また、岩倉使節団の留学生としてロシアに10年滞在しロシア女性と結婚した万里小路正秀が通訳を務めた。
日本政府は復活祭を配慮して5月4日までニコライの予定を組まなかった。
その間もニコライはお忍びで長崎の町を探索したという。
ニコライは長崎の印象について日記の中で「長崎の家屋と街路は素晴らしく気持ちのいい印象を与えてくれる。掃除が行き届いており、小ざっぱりとしていて彼らの家の中に入るのは楽しい。日本人は男も女も親切で愛想がよく、中国人とは正反対だ。」という感想を書いている。
ニコライは5月9日、瀬戸内海を通過して神戸に寄港し、そこから汽車で京都へ向かった。
5月10日に大宮御所、京都御所、二条離宮、東本願寺、西本願寺、賀茂別雷神社などを訪問した。
5月11日、大津に入り、琵琶湖の遊覧や園城寺、唐崎神社を見学したが同日、大津から京都へ戻る際、滋賀県警察部所属の
警察官津田三蔵巡査
が人力車に乗っていたニコライ皇太子にサーベルで斬りかかり、彼の右耳上部を負傷させた。
ただ、切り傷そのものはそれほど深くなかったものの、重いサーベルによる斬撃を受けたため頭蓋骨に裂傷が入った。
これ以降ニコライは終生、傷の後遺症と頭痛に苦しむようになったという。
有栖川宮威仁親王から電報で事件の報告を受けた明治天皇はただちにニコライ皇太子を見舞うために京都へ行幸した。
常盤ホテル(現在の京都ホテルオークラ)でニコライ皇太子と面会し、皇太子への同情と事件への怒りを表明した。
犯人はただちに処罰される旨を確約した。
ニコライ皇太子は父帝アレクサンドル3世の指示に従って東京訪問を中止し、5月19日をもって帰国の途についた。
残念がった天皇はニコライ皇太子を神戸御用邸での晩餐に招待したが、ニコライ皇太子は拝辞し、代わりにロシア軍艦上での晩餐に天皇を招待した。
天皇はこれを快諾したが、閣僚たちが反発した。
1882年に李氏朝鮮で大院君が清に船で拉致された事件を引き合いに出した。
天皇は「ロシアは先進文明国である。そのロシアがなにゆえに汝らが心配するような蛮行をしなければならないのか」と反論し、予定通りロシア軍艦の晩餐に出席した。

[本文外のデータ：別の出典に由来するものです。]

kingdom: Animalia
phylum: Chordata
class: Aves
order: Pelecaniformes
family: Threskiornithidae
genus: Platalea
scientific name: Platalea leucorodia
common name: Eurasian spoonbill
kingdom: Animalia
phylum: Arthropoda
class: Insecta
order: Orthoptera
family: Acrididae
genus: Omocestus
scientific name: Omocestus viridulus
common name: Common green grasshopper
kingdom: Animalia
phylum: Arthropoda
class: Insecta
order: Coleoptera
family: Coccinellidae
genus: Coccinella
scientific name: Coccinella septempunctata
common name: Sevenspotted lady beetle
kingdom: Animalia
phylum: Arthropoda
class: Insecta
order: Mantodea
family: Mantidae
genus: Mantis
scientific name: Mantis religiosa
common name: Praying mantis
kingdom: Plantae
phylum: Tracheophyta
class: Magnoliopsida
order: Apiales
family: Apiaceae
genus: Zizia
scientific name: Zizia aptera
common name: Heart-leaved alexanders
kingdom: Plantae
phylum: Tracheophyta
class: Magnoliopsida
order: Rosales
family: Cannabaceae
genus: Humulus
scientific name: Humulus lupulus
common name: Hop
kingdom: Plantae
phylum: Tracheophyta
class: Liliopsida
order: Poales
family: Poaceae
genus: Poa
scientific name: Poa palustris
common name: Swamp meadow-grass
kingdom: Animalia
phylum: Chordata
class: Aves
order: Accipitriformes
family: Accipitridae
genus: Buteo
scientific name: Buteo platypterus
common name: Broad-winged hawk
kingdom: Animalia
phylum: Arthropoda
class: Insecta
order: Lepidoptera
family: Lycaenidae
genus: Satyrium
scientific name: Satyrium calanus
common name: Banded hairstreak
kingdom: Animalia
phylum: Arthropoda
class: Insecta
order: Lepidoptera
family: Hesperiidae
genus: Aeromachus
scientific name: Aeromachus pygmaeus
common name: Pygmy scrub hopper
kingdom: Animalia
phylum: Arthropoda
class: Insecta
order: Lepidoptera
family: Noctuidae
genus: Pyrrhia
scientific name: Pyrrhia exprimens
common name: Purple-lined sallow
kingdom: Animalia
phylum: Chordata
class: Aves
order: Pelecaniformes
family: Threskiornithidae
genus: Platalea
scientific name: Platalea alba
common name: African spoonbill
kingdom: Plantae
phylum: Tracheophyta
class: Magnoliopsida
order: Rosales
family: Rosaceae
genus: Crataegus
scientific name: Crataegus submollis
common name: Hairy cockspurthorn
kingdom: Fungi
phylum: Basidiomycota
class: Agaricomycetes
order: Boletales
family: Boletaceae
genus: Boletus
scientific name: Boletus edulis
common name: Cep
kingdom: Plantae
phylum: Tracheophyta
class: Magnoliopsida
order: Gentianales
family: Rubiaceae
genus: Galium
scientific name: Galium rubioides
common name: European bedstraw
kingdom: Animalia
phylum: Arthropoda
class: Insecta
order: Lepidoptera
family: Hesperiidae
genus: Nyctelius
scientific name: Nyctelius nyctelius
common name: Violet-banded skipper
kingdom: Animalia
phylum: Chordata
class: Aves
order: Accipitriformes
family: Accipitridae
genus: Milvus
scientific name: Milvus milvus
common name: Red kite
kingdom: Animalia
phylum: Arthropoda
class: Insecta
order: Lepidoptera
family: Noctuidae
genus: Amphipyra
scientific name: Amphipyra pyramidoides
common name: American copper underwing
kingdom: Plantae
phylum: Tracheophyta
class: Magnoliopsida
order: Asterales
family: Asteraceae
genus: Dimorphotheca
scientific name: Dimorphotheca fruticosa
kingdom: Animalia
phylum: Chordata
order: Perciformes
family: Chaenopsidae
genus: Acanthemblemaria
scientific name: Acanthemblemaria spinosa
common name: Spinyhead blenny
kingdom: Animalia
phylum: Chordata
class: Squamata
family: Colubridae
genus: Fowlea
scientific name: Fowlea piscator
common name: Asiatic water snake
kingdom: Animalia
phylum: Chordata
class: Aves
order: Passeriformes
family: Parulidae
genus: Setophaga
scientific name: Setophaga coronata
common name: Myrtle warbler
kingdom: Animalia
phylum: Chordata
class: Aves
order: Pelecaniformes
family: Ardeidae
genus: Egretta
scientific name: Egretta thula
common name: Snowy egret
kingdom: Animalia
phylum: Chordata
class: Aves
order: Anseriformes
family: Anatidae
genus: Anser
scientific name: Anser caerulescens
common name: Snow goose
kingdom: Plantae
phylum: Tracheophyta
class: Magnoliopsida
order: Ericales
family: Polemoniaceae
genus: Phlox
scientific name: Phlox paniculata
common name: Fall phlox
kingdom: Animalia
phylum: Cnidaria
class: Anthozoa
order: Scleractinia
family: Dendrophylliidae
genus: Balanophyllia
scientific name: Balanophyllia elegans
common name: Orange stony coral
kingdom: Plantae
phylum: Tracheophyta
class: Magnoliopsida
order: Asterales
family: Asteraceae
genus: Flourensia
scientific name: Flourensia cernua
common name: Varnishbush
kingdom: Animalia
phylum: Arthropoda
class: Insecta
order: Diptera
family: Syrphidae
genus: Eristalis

天皇は改めてニコライ皇太子に謝罪し、それに対してニコライ皇太子は「どこの国にも狂人はいる。いずれにしても軽傷であったので陛下が憂慮されるには及ばない」と返答した。
安堵した天皇はニコライ皇太子と談笑に及び、親密な空気の中で別れることができたという。
ロシア宮廷やロシア政府にも伝わったが、日本政府が心配したようなロシア軍の軍事行動は起こらなかった。
ロシア外相ニコライ・ギールスとしては、日本の裁判所が津田に死刑判決を下したところでロシア皇帝が減刑嘆願を行い、そのおかげで減刑されるという解決方法が両国の親善に最も良いと考えていた。
このため、日本裁判所が津田に死刑判決を出さなかったことに不満を抱いたという。
しかしアレクサンドル3世は天皇が直接謝罪したことを高く評価し、日本政府の取った処置にも満足の意を示していたという。
事件以来ロシアの新聞は「皇太子殿下を守ったのはゲオルギオス王子であり、日本人は傍観しているだけだった」といった反日記事を載せ続けたため、ロシアで反日世論が高まった。
天皇がニコライのお見舞いをしたことを知ったロシア政府は報道管制を敷いて、反日報道を止めさせた。
日本では津田と他の日本人全般を区別する発言をしていたニコライだったが、この事件に遭遇して以降、彼は日本人に嫌悪感を持つようになり、ことあるごとに日本人を「猿」と呼ぶようになった。
ロシア首相セルゲイ・ウィッテはニコライ皇太子の日本人蔑視が後の日露戦争(とその敗北)を招いたと分析している。